Üçüncüsü Rum Ulusal Konseyi bütün çözüm çabalarına fren görevi görmektedir. Rumlar bu modeli ortadan kaldırmazlarsa Kıbrıs’ın yeniden birleşmesi çok ama çok zor olacaktır. Ulusal Konsey aslında küçük ve marjinal partilerin büyük partileri yönlendirdiği yerdir.
Bu şartlarda Anastasiadis, Akıncı’nın deyimiyle Kıbrıs’ta varılan mutabakata New York’ta uymamış ve çoklu konferans tarihinin belirlenmesine karşı çıkmıştır. BM Genel Sekreteri de etliye, sütlüye dokunmayan bir açıklama ile 3’lü zirveyi erteledi.
Yeni bir 3’lü zirve olur mu?
İki taraf da olabileceğini, genel sekreterden davet gelmesi halinde buna uyacaklarını açıkladılar.
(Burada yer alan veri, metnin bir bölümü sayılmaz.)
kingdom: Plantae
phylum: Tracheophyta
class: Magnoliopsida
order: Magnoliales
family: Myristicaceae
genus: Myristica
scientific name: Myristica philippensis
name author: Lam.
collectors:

Peki genel sekreter böyle bir daveti yapar mı?
Eğer yine aynı şeyler konuşulacaksa yapmaz. Ama 5’li, ya da çoklu konferans için tarih belirlenecekse hemen yapar. Çünkü onun da zamanı sınırlıdır. Yılbaşından sonra o da yoktur.
Bu durumda çıkış yolu ne olabilir?
Bence iki lider basından uzak bir yere kapanacak ve toprak dahil bütün konuları masaya yatıracak. Her şey anlaşıldıktan sonra da oradan direk 5’li konferans toplantısına uçacaklar. Burada da son noktayı koyarak adaya dönecekler ve referandum için çalışmalara başlayacaklar.
Yoksa hem basın, hem kuzeydeki statükocular, hem güneydeki red cephesi, hem Rum Ulusal Konseyi ikna edilecek da çözüm öyle gerçekleşecek. Bu mümkün değil. Bunu artık herkesin anlaması gerekir.